T. Skálová, J. Dohnálek, J. Dušková, H. Petroková, J. Hašek

 

Institute of Macromolecular Chemistry, Czech Academy of Sciences, Heyrovskeho nam. 2, 162 06 Praha 6, Czech Republic.

skalova@imc.cas.cz

 

Two new X-ray structures of (A71V, V82T, I84V) HIV-1 protease – inhibitor complexes were determined. This contribution presents their comparison with previously determined structures. Altogether, there are four pairs of similar peptidomimetic inhibitors [1] – with ethyleneamine [2-3], hydroxyethylene [4] and two with S-hydroxyethylamine isostere [5-6] – each in complex with wild-type and (A71V, V82T, I84V) HIV-1 protease (range of inhibition constants 0.1 – 1000 nM). This series makes it possible to see structural changes caused by protease mutations and inhibitor modifications.

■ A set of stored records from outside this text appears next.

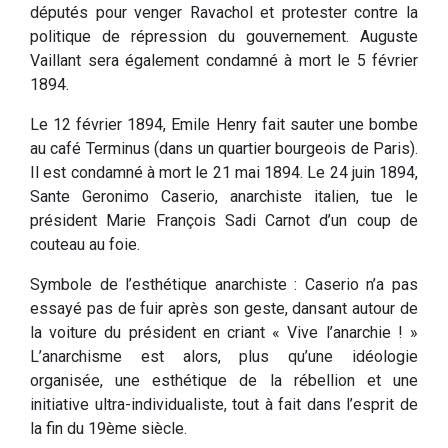
députés pour venger Ravachol et protester contre la
politique de répression du gouvernement. Auguste
Vaillant sera également condamné à mort le 5 février
1894.
Le 12 février 1894, Emile Henry fait sauter une bombe
au café Terminus (dans un quartier bourgeois de Paris).
Il est condamné à mort le 21 mai 1894. Le 24 juin 1894,
Sante Geronimo Caserio, anarchiste italien, tue le
président Marie François Sadi Carnot d’un coup de
couteau au foie.
Symbole de l’esthétique anarchiste : Caserio n’a pas
essayé pas de fuir après son geste, dansant autour de
la voiture du président en criant « Vive l’anarchie ! »
L’anarchisme est alors, plus qu’une idéologie
organisée, une esthétique de la rébellion et une
initiative ultra-individualiste, tout à fait dans l’esprit de
la fin du 19ème siècle.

            It was found that all inhibitors form a saturated network of hydrogen bonds to both wild-type and mutant protease. Extreme cases of inhibition constants in the series can be explained by structural changes in inhibitor binding caused by inhibitor modifications (mainly the length of the isostere and fit of P₁ and P₁’ side chains in the protease binding pockets).

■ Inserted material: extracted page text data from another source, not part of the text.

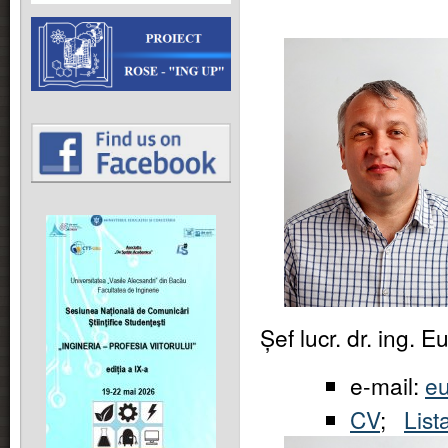
Șef lucr.
dr. ing.
e-mail:
e
CV
;
List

Moreover, some systematic structural changes may be explained as consequences of protease mutations (including effects of mutation of residue 71 which lies ca. 16 Å from active site): 1. Mutant protease-inhibitor complexes show higher conformational strain in inhibitors than in wild-type complexes in all four cases. 2. Three of the four pairs of complexes show a shorter hydrogen bond between the catalytic residues Asp 25 and Asp 125 in the mutant complexes than in the wild-type complexes.   

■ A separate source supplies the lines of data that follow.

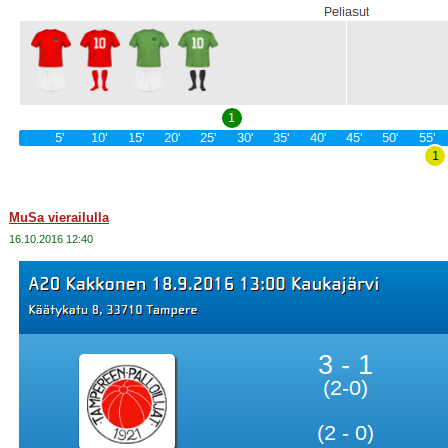
MuSa vierailulla
16.10.2016 12:40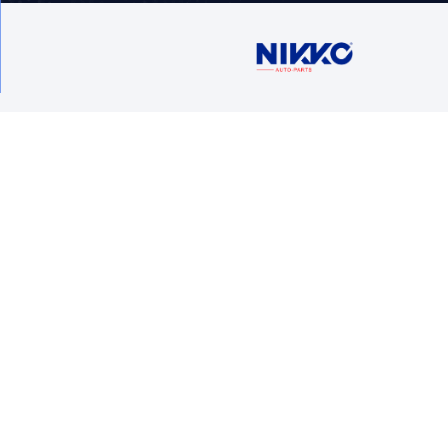
VER AP
Contáctan
Ventas
5716 1400 Ext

1.        J. Konvalinka et al, Eur. J. Biochem., 250, (1997), 559.

2.         H. Petrokova et al, Eur. J. Biochem., 271, (2004), 4451.

3.        T. Skalova et al, J. Med. Chem., 46, (2003), 1636.

4.        J. Weber et al, J. Mol. Biol., 324, (2002), 739.

5.        J. Dušková et al, Acta Crystallogr., D62, (2006) , 489.

6.        J. Dohnalek et al , J. Med. Chem., 45, (2002), 1432.

 

Acknowledgements.

This work was funded by the Grant Agency of the Academy of Sciences of the Czech Republic (projects KJB4050312 and A4050811) and by the Ministry of Education, Youth and Sports of the Czech Republic under support of R&D (project 1K05008).

The authors wish to thank the staff of ESRF in Grenoble, beamline ID14-1.